-- SOURCE DATA follows --

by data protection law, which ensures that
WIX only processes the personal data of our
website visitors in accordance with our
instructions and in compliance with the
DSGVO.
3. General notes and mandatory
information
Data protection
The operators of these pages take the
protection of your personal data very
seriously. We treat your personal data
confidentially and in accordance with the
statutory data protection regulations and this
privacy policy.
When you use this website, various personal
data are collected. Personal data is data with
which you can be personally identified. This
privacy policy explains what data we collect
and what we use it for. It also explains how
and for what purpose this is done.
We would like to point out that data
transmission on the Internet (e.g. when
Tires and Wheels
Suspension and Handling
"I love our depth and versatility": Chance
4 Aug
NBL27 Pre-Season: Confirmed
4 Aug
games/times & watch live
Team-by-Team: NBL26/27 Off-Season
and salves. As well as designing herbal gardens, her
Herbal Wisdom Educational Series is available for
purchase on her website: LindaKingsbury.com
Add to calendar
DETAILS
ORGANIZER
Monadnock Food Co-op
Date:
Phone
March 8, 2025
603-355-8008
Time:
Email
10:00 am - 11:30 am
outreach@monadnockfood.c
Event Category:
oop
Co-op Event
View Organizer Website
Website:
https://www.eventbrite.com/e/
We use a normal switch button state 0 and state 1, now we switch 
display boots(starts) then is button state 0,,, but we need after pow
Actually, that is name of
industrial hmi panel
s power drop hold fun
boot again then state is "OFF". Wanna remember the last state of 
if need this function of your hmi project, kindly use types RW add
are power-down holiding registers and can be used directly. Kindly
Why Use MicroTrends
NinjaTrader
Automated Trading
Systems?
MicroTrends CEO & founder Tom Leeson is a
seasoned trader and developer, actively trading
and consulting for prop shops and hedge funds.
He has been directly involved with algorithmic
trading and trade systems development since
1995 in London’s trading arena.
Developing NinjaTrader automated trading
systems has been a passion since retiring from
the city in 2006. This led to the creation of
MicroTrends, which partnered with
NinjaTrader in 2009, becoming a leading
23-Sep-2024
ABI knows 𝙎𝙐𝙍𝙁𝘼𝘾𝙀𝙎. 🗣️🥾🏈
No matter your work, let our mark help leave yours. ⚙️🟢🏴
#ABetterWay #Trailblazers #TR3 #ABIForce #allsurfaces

-- SOURCE DATA concluded --
-- SOURCE DATA follows --

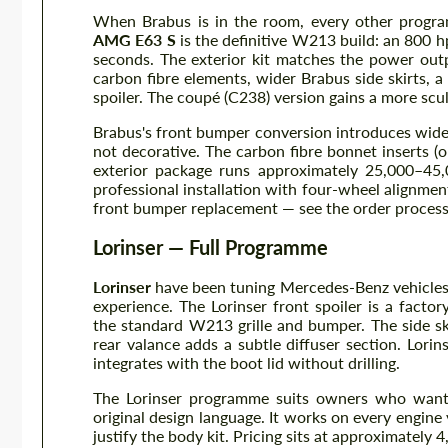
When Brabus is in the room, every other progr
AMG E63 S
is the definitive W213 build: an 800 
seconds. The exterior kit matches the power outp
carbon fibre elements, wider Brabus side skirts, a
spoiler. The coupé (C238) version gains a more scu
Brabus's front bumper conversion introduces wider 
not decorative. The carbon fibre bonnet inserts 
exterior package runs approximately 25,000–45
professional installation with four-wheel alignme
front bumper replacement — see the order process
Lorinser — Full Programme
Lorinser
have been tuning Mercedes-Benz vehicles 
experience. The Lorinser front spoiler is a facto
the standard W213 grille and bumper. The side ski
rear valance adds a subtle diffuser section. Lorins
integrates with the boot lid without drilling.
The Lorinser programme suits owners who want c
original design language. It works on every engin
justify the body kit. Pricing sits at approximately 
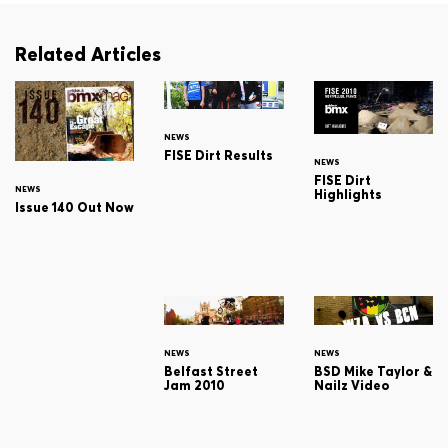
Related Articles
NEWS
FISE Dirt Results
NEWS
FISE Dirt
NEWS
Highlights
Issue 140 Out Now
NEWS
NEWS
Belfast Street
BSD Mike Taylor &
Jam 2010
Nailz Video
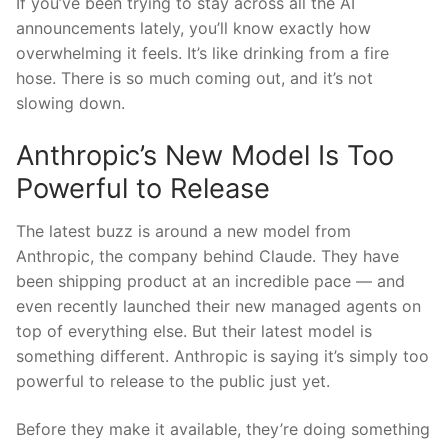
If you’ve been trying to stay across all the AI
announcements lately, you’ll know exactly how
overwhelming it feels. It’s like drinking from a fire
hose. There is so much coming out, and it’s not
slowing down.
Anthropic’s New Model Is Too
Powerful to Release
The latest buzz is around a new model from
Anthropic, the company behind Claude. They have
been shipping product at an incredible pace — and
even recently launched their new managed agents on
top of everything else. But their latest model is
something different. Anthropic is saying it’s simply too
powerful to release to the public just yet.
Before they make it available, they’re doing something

-- SOURCE DATA concluded --

### JOB ITEM
Copy out the material line for line, beginning at the line that contains "Related Articles" and stopping after the line that contains "Nailz Video".

### SOLUTION TO THIS PROBLEM
Related Articles
NEWS
FISE Dirt Results
NEWS
FISE Dirt
NEWS
Highlights
Issue 140 Out Now
NEWS
NEWS
Belfast Street
BSD Mike Taylor &
Jam 2010
Nailz Video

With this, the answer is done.